Writing data size: 4
	Modem -> [0x41 0x54 0x48 0xd ] [ATH.]
Waiting for PPPD shutdown to complete.
Hangup (SIGHUP)
Connect time 3.2 minutes.
Sent 200888 bytes, received 1852094 bytes.
Script /etc/ppp/ip-down started (pid 9381)
sent [LCP TermReq id=0x3 "User request"]
Script /etc/ppp/ip-down finished (pid 9381), status = 0x0
Network stats thread completed.
sent [LCP TermReq id=0x4 "User request"]
Connection terminated.
Modem hangup
PPPD finished

At this point, I could use my BlackBerry as a modem for my laptop and get around the suspend/resume bug with the Linux Sierra driver, but that comes at a price (literally and figuratively).

My laptop’s “phone contract” doesn’t expire until March 2010, and I pay about $53/month for that, and the early termination fee is $175.00. I could cancel that now, and save $90.00, but then I’d have to pay $60.00 for the “unlimited data + tethering” package. I already have a $30 “unlimited data” package on my BlackBerry, and so that would be a net add of $30.00 to the existing $99.00 plan already on there.

But what exactly is the “tethering package” that AT&T offering, doing for me? What am I paying $60/month for? I can tether today. It works. I can continue to consume the data on the data plan side of things, so why pay for tethering?

Basically I’d be saving $23.00 over the cost of a $225+ phone bill, after paying $175 to get out of the existing contract. You can see where this is going.. because AT&T has put some serious mathematicians behind figuring this out, so they can extract every single nickel and dime from your personal monies to pad their coffers.

I wanted to do some speed tests to see what the actual performance gain/loss would be across my local WiFi segment, my laptop’s onboard AT&T card (using the aforementioned “Sierra” driver), and the BlackBerry tethered to the laptop using ppp to “dial out” to the Internet.

Here are the results:

Speed using my home WiFi Connection:


Fast, strong, solid speeds. No complaints, and I use it every day to push gigabytes of data around.

Speedtest using my home WiFi connection

Speed using my BlackBerry tethered to my laptop:


As you can see, the speed is disgustingly slow here. Absolutely useless for anything more than telnet or ssh, and barely even good enough for that.

Speedtest with the BlackBerry tethered to the laptop

Speed using the onboard AT&T SIM card inside my laptop:


The speed here is reasonable, and acceptable for working on the train.

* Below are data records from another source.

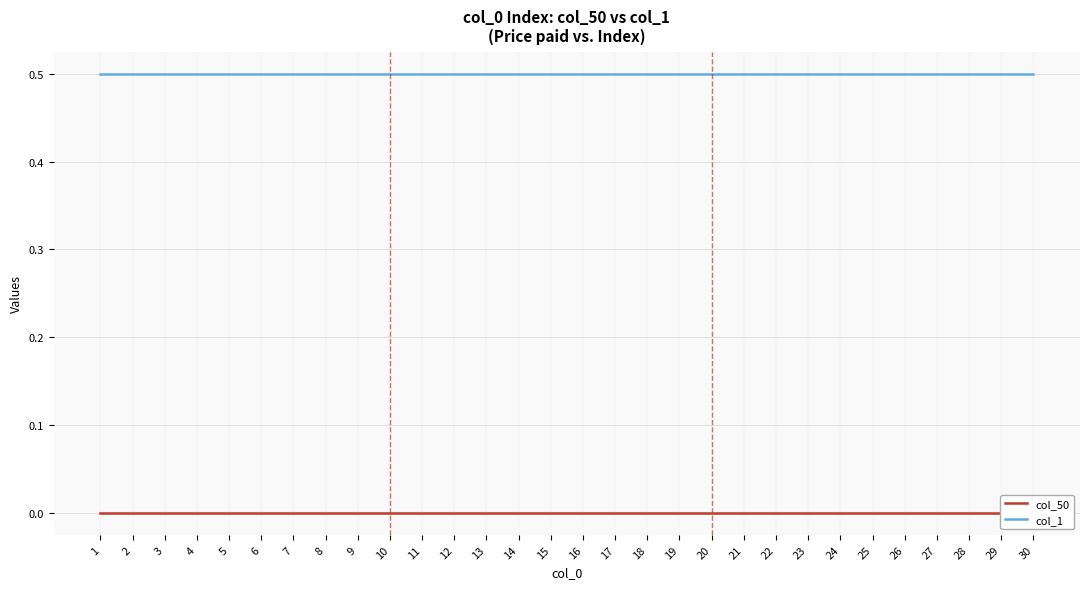

How many data points does each series have?

30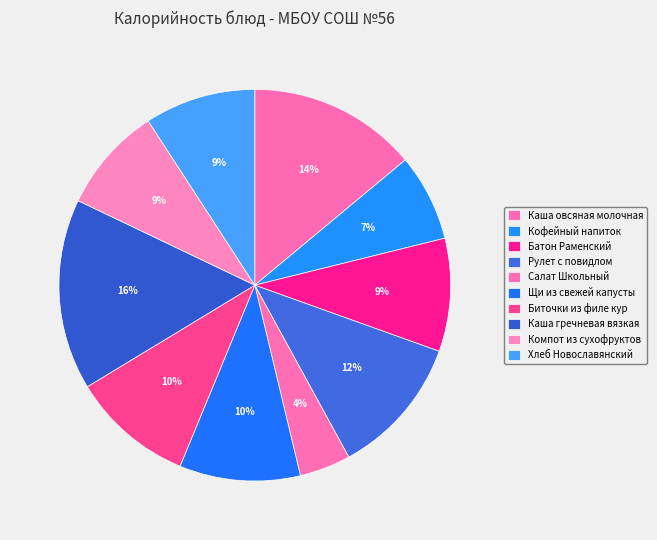

What is the total percentage of Щи из свежей капусты and Хлеб Новославянский?

19.1%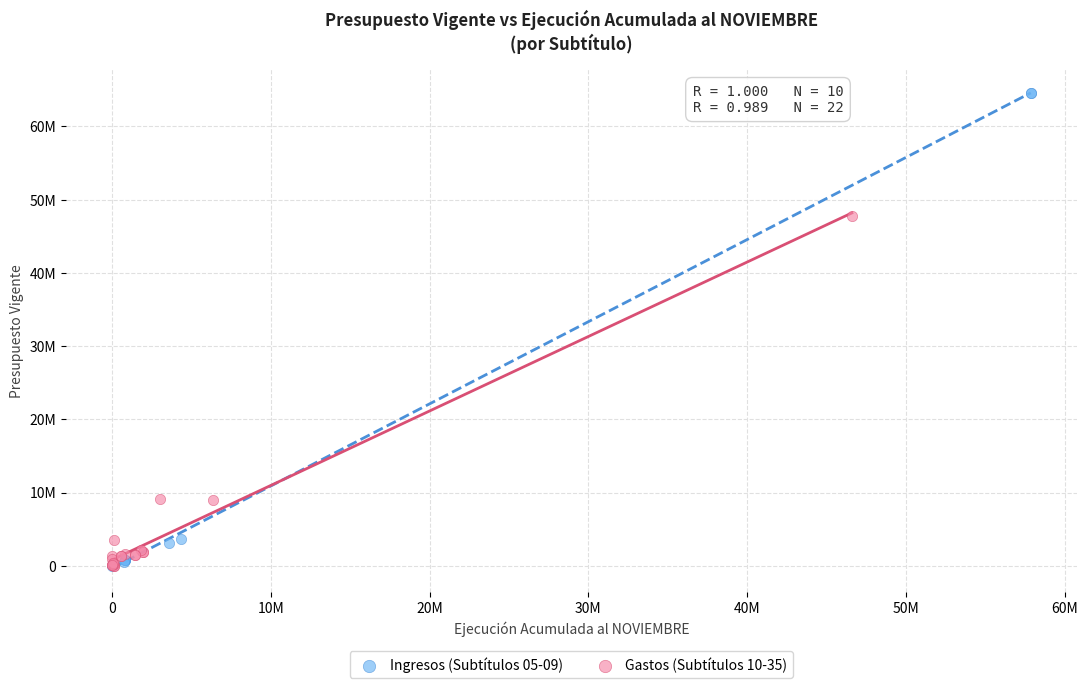

Which series has the largest Y range (max minus min)?

Ingresos (Subtítulos 05-09)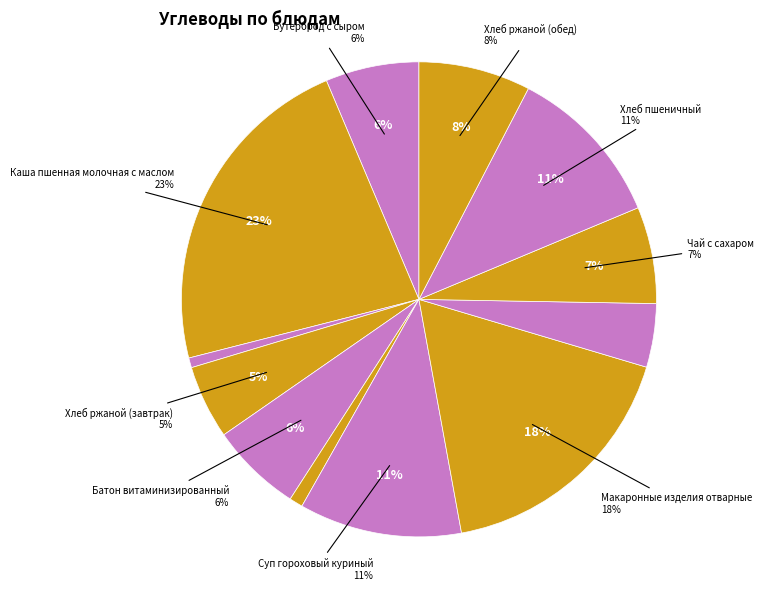

Count the number of slices in the pie.

12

Speedtest using AT&T GPRS on the laptop

I just can’t continue to stomach the costs of the whole set of services anymore. $200+/month for a standard phone bill with no overage charges is ridiculous.

From what “Sue” at AT&T told me, everyone who uses a BlackBerry or an iPhone with an unlimited data plan, pays roughly the same amount. I’m skeptical.

I’m going to play with the tethering/ppp options to see if I can’t get some more performance out of it, and roll through to March and discontinue the service that my laptop is currently consuming.

The real question though, is how can AT&T tell if I’m not just using my BlackBerry to stream a ton of data (like through Pandora for BlackBerry), or if I’m tethering?